I have also begun referring to my apartment as "the cave," to my downstairs neighbor as "the antagonist," and to my landlord as "a man who simply does not understand the burden of being two things at once."
And then then he says it. He says "It's Morbin Time," and something in my chest, some ancient lever that has never once been pulled in 30-some years of being alive, not at my graduation, not at the birth of my nephew, not during the entire extended Lord of the Rings trilogy, gets pulled, hard, like a slot machine that only pays out in bats. I feel the way astronauts must feel looking back at Earth for the first time, except smaller, and louder, and with significantly more echolocation, and also slightly nauseous, the way you'd expect a man to feel after turning into a flying pharmaceutical creature against his will live on a movie screen in front of a AMC employee who is just trying to sweep up popcorn. I feel like I have been personally knighted by a sentient bat-vampire pharmaceutical executive. I feel reborn, slightly winged, faintly nocturnal, faintly allergic to sunlight, faintly suspicious of garlic bread for reasons I cannot fully explain to my nutritionist.

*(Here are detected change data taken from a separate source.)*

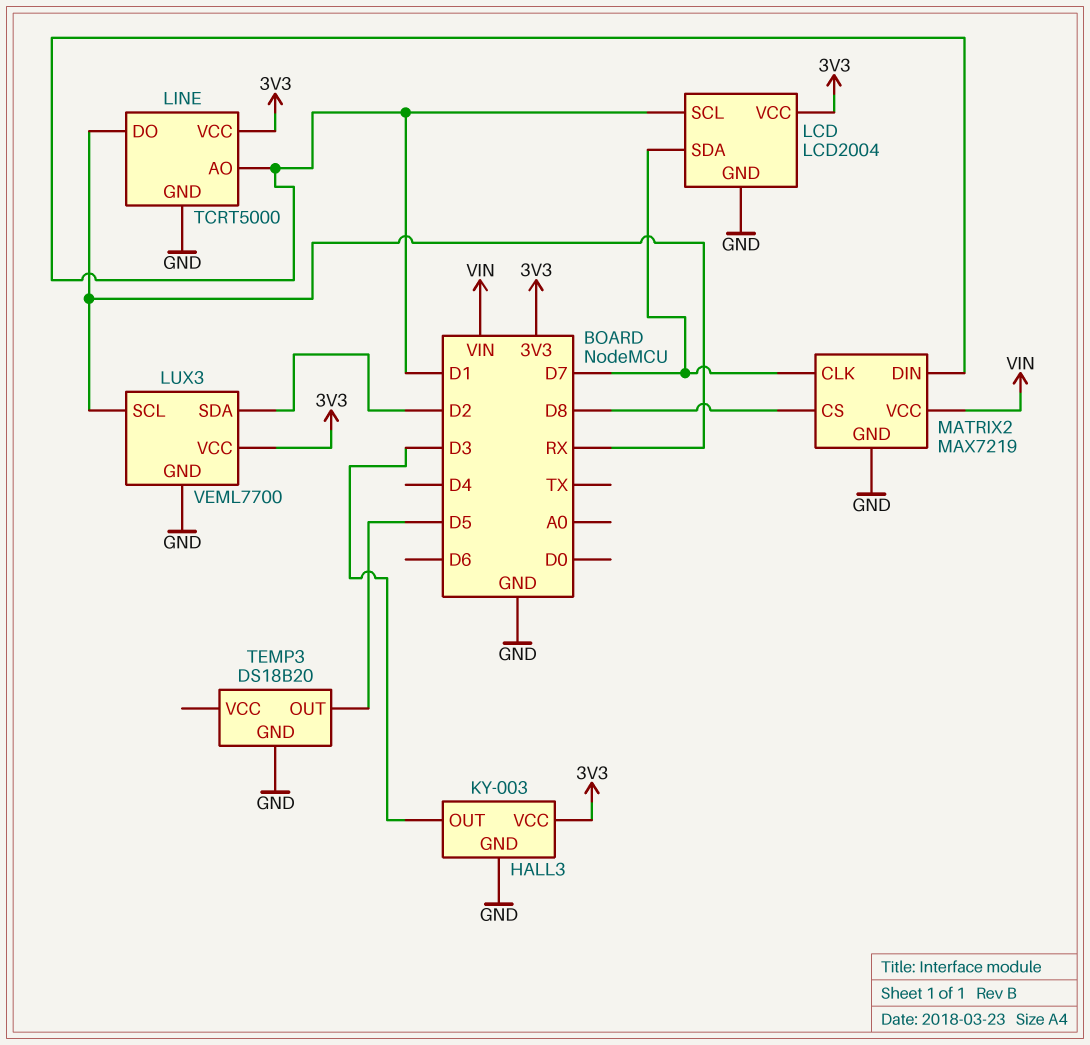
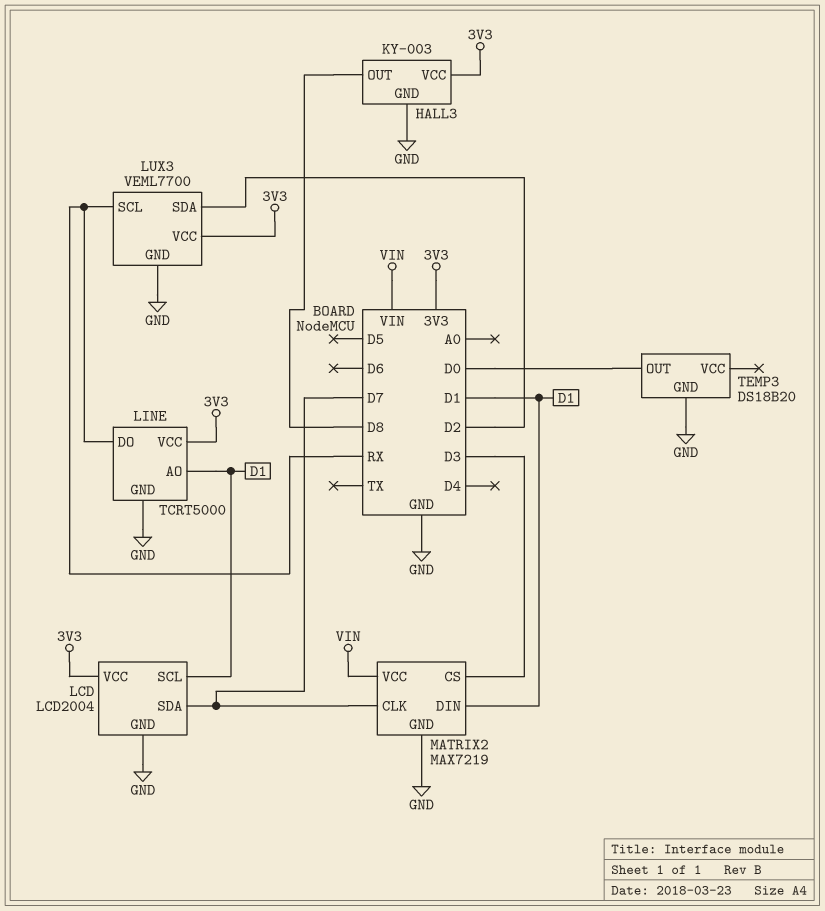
HALL3 pin OUT: D3 -> D8
MATRIX2 pin CS: D8 -> D3
TEMP3 pin OUT: D5 -> D0

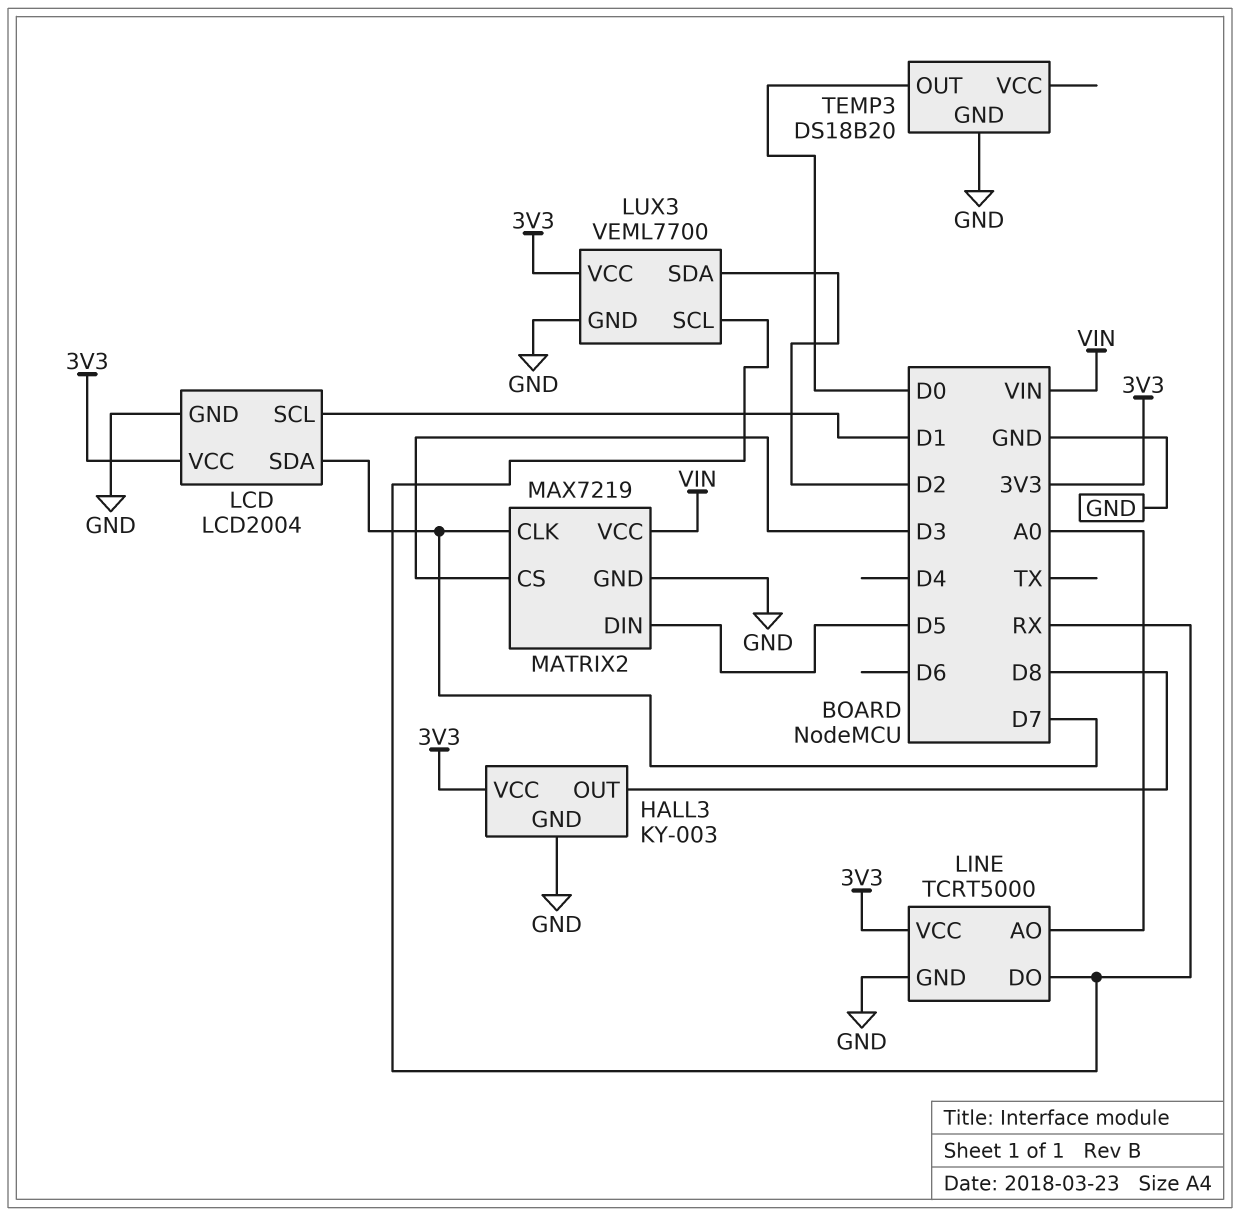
LINE pin AO: D1 -> A0
MATRIX2 pin DIN: D1 -> D5

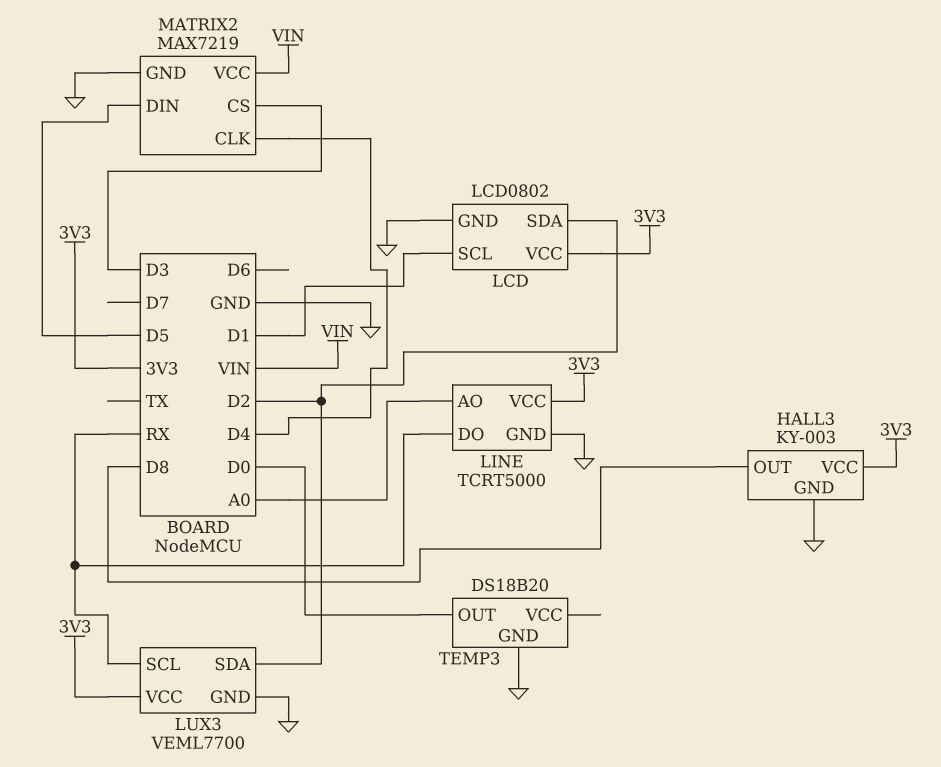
LCD: LCD2004 -> LCD0802
LCD pin SDA: D7 -> D2
MATRIX2 pin CLK: D7 -> D4

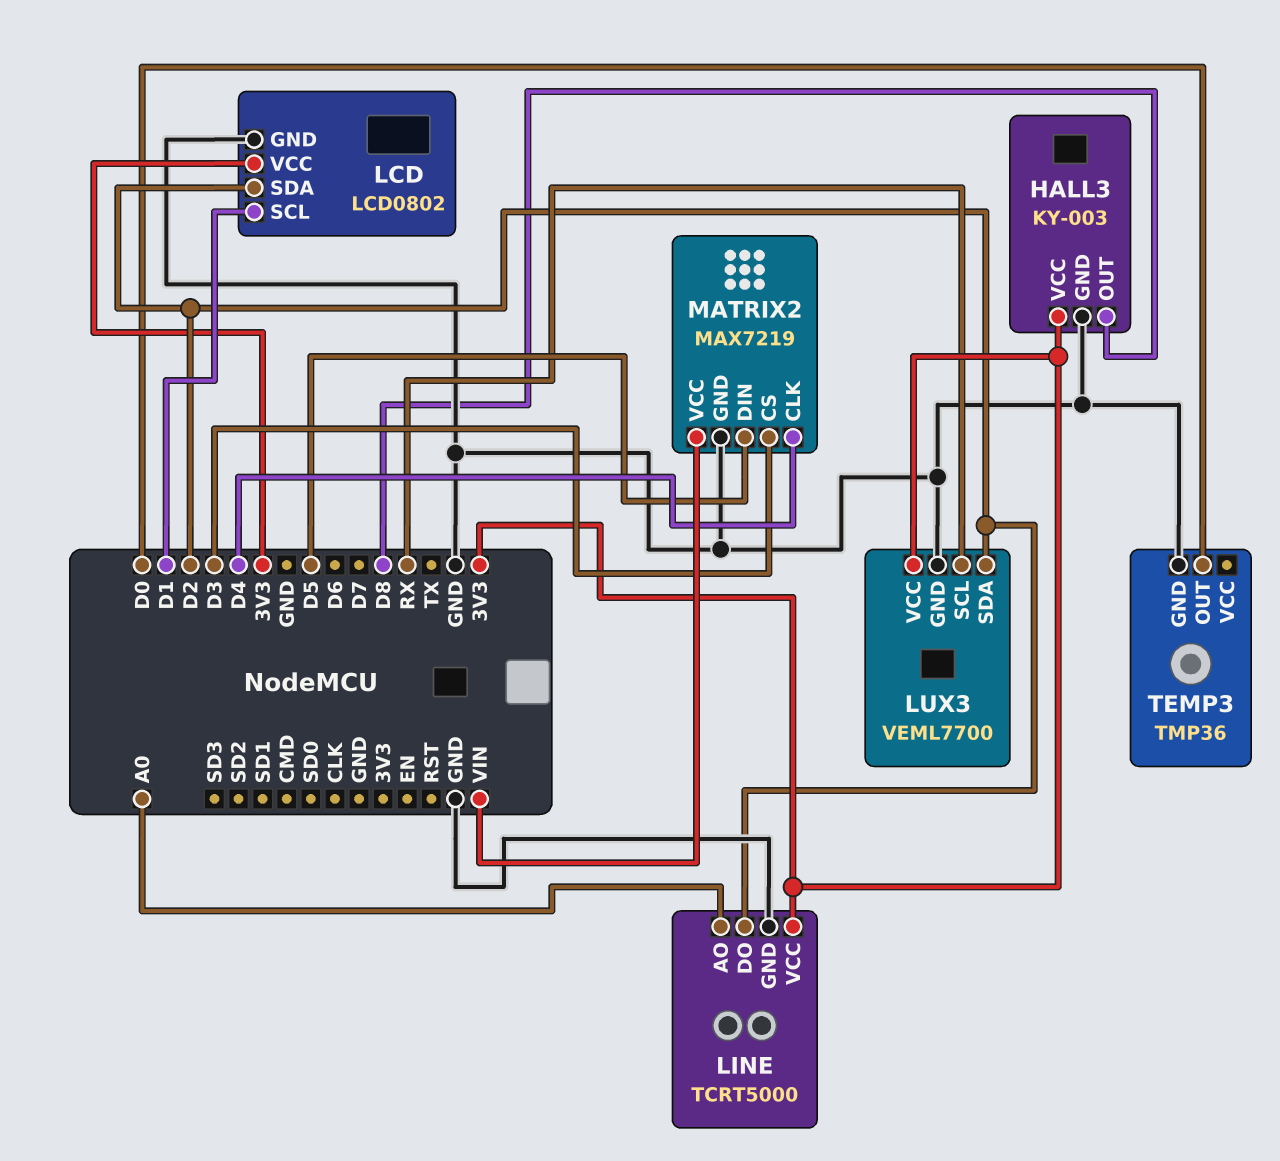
LINE pin DO: RX -> D2
TEMP3: DS18B20 -> TMP36

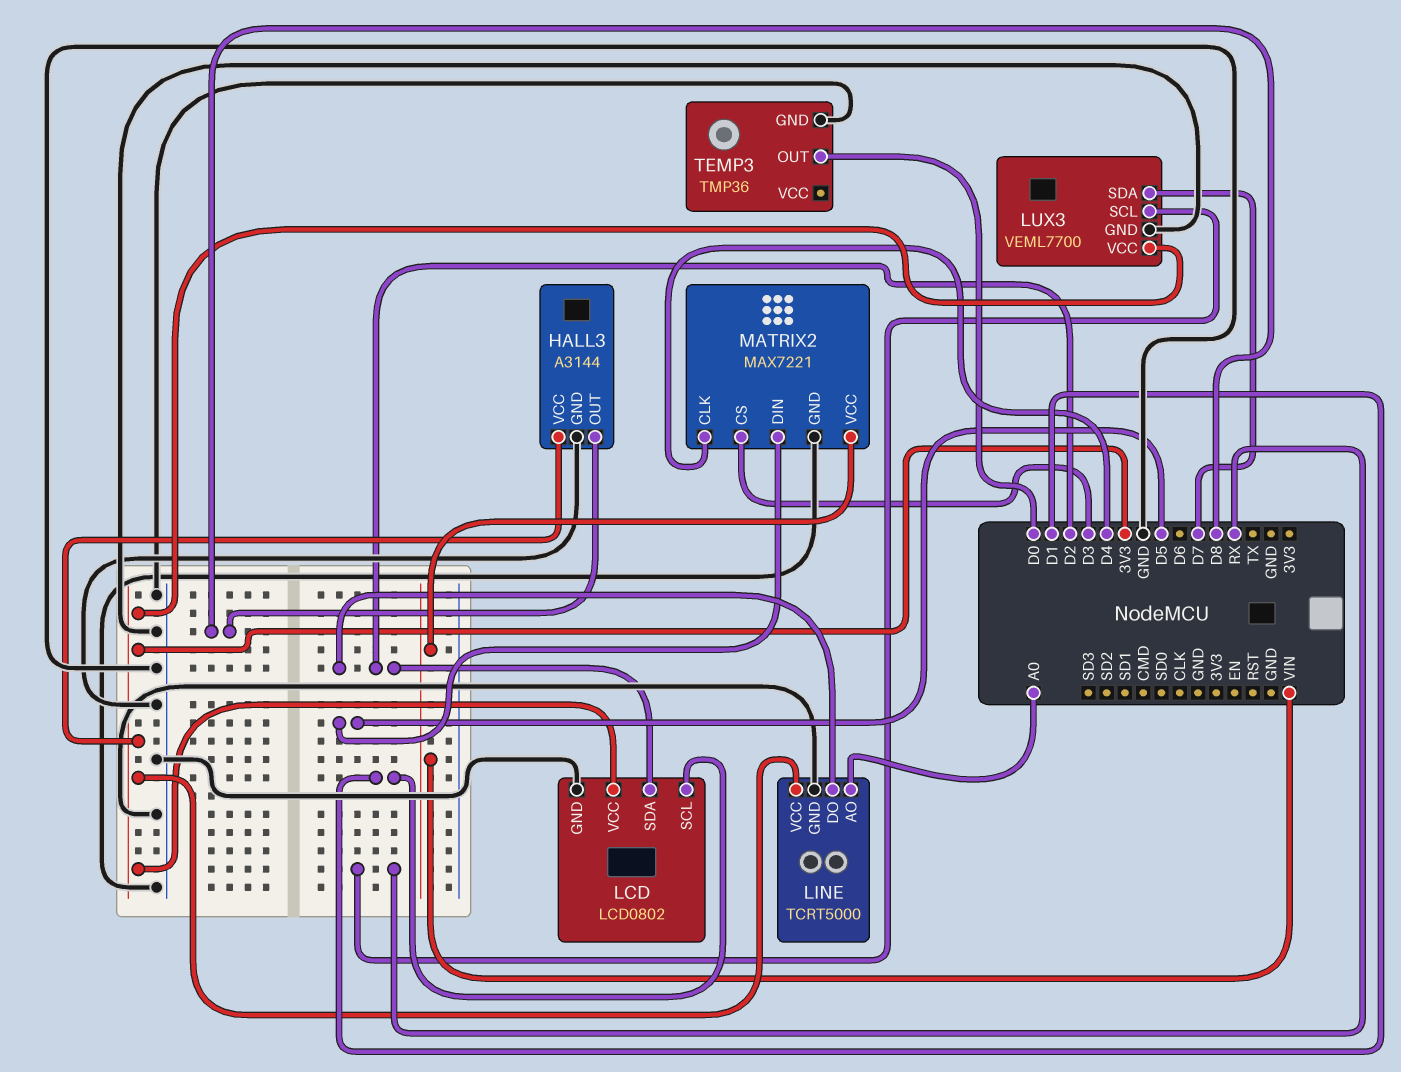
HALL3: KY-003 -> A3144
LUX3 pin SDA: D2 -> D7
MATRIX2: MAX7219 -> MAX7221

I have started hanging upside down in my garage "just to see." The blood rushes to my head in a way that I can only describe as correct. I have started eating dinner standing on the ceiling, metaphorically, philosophically, and on one occasion involving a stepladder, literally, before my downstairs neighbor "the antagonist" called the building manager. I bought a sonar app for my phone that just makes clicking noises, and I use it instead of Google Maps now, and I have gotten lost four times, and I regret nothing. My doctor has Concerns. She used the actual word "Concerns," capitalized, the way you'd say it if you were reading it off a clipboard at a deposition. She asked when the "echolocation thing" started, and I said "It's Morbin Time, Linda," and she wrote something down very quickly and did not look up.
I do not have Concerns. I have Morbin energy, and there is a difference, and the difference is roughly the distance between a man who watches movies and a man who has been changed by one, who has stood in the wind tunnel of his own soul and let his cape billow indoors, scientifically impossible, gloriously unbothered by the laws of physics or, frankly, narrative cohesion. And if you've truly watched the film really watched it, let it crawl down your throat and nest somewhere behind your sternum and lay its small leathery eggs of pure cinema you already know exactly what that difference is, and you, too, are probably hanging upside down somewhere right now, and to you I say, with my whole bat-shaped heart: it's Morbin Time. It's always been Morbin Time. It will, tragically, eternally, gorgeously, always be Morbin Time.